*** The records ***

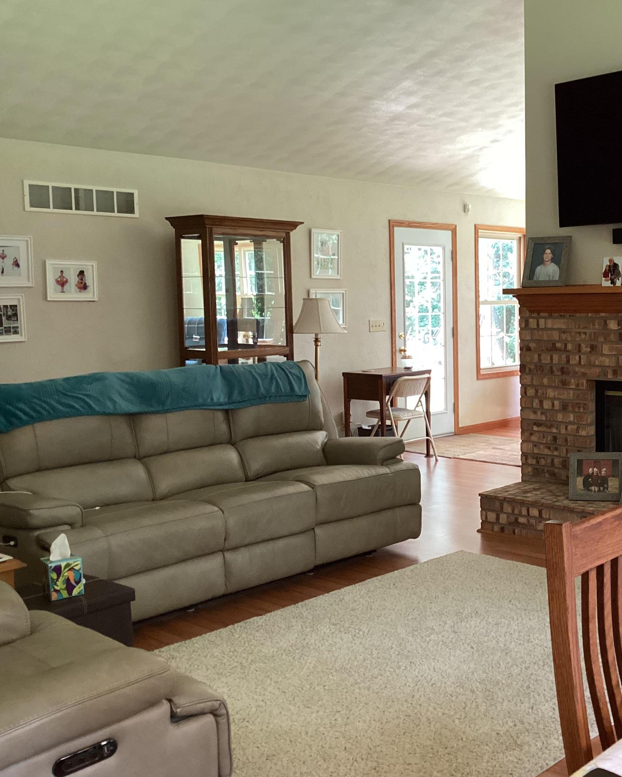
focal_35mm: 41
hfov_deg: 35.5
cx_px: 482
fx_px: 943
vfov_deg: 44.8
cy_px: 385
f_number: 2.4
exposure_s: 1/60
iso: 250
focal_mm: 3.3
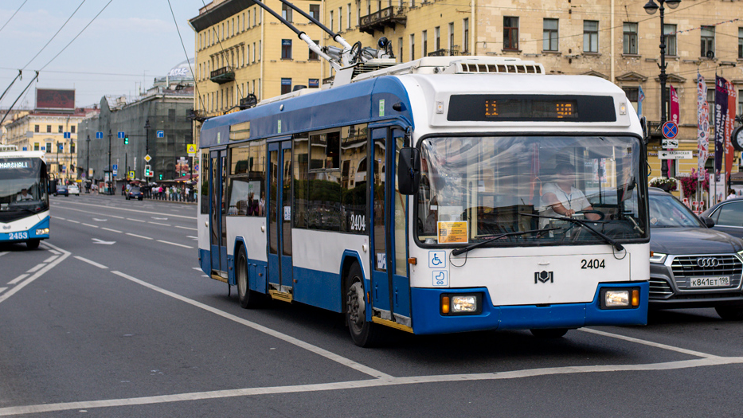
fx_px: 1314
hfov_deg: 31.5
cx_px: 438
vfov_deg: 18.0
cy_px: 108
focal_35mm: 67
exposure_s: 1/1250
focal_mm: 33
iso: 160
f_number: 4
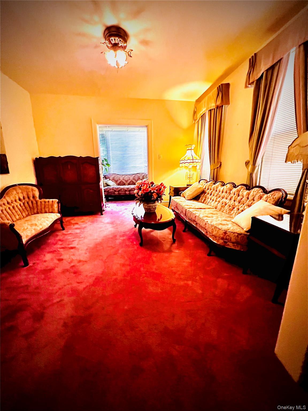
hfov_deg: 89.9
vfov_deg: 106.2
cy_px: 206
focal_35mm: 13
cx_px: 154
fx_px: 154
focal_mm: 1.57
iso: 500
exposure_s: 1/60
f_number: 1.8
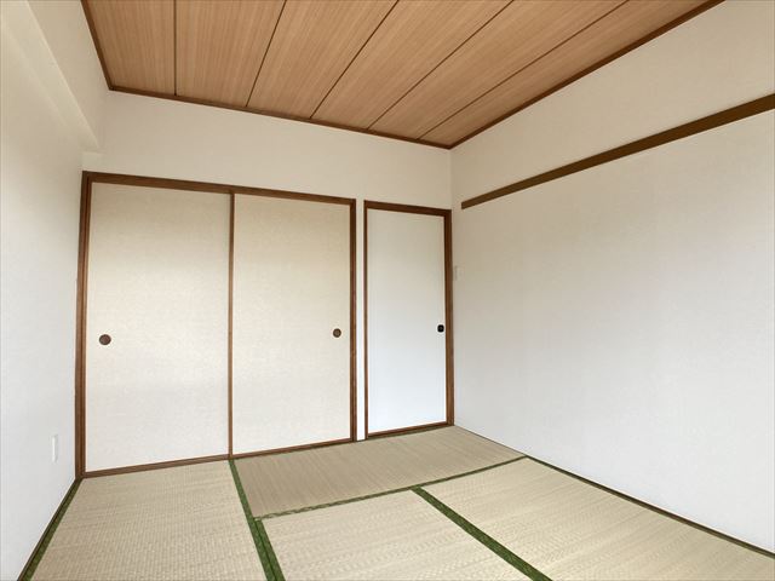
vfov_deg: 49.7
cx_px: 388
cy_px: 290
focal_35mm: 28
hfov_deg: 63.4
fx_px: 627
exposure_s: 1/121
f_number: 1.8
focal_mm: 3.99
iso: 80
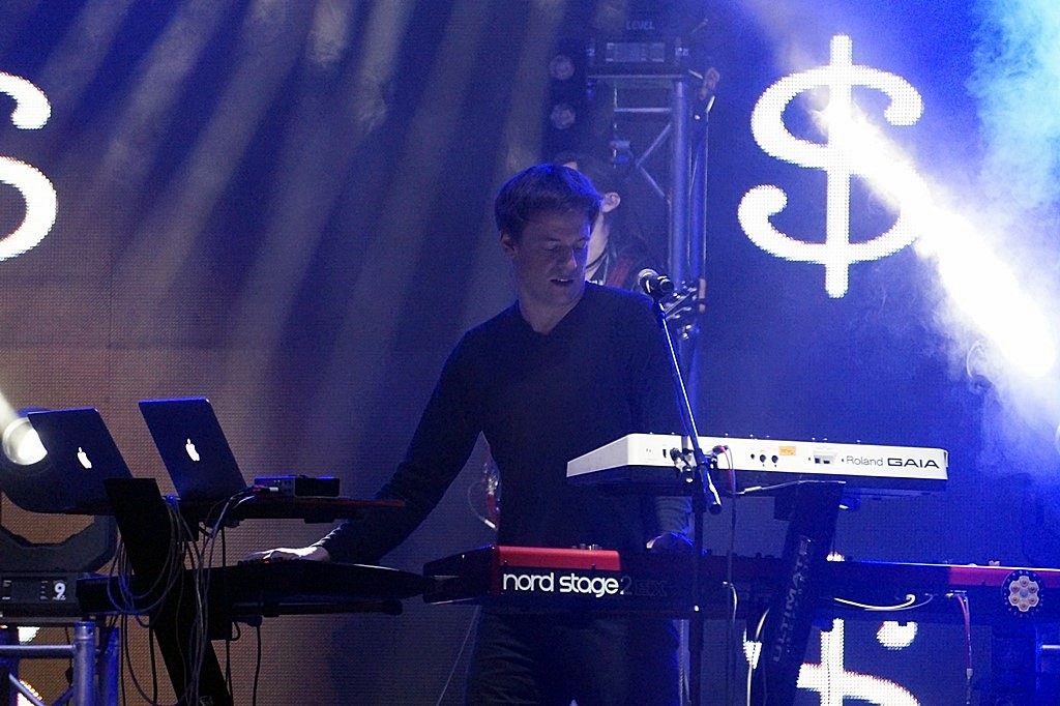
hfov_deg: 6.5
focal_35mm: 315
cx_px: 530
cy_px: 353
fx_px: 9271
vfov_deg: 4.4
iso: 3200
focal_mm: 210
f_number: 5
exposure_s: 1/125
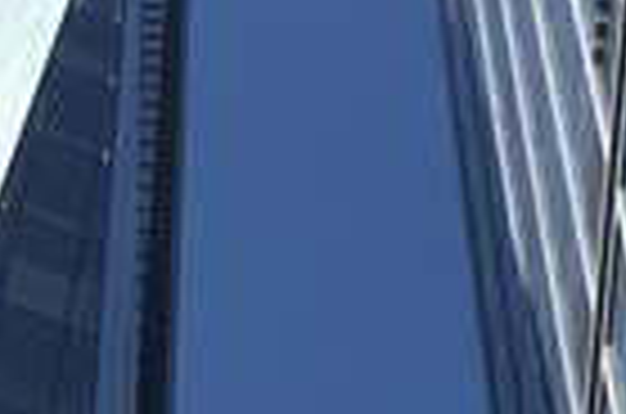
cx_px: 99
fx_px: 3227
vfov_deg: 7.3
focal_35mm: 186
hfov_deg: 11.0
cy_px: 364
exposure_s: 1/1698
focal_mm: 3.3
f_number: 2.4
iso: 25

*** End of The records ***

Everything in the data except the pictures needs to be written out exactly.

Response
focal_35mm: 41
hfov_deg: 35.5
cx_px: 482
fx_px: 943
vfov_deg: 44.8
cy_px: 385
f_number: 2.4
exposure_s: 1/60
iso: 250
focal_mm: 3.3
fx_px: 1314
hfov_deg: 31.5
cx_px: 438
vfov_deg: 18.0
cy_px: 108
focal_35mm: 67
exposure_s: 1/1250
focal_mm: 33
iso: 160
f_number: 4
hfov_deg: 89.9
vfov_deg: 106.2
cy_px: 206
focal_35mm: 13
cx_px: 154
fx_px: 154
focal_mm: 1.57
iso: 500
exposure_s: 1/60
f_number: 1.8
vfov_deg: 49.7
cx_px: 388
cy_px: 290
focal_35mm: 28
hfov_deg: 63.4
fx_px: 627
exposure_s: 1/121
f_number: 1.8
focal_mm: 3.99
iso: 80
hfov_deg: 6.5
focal_35mm: 315
cx_px: 530
cy_px: 353
fx_px: 9271
vfov_deg: 4.4
iso: 3200
focal_mm: 210
f_number: 5
exposure_s: 1/125
cx_px: 99
fx_px: 3227
vfov_deg: 7.3
focal_35mm: 186
hfov_deg: 11.0
cy_px: 364
exposure_s: 1/1698
focal_mm: 3.3
f_number: 2.4
iso: 25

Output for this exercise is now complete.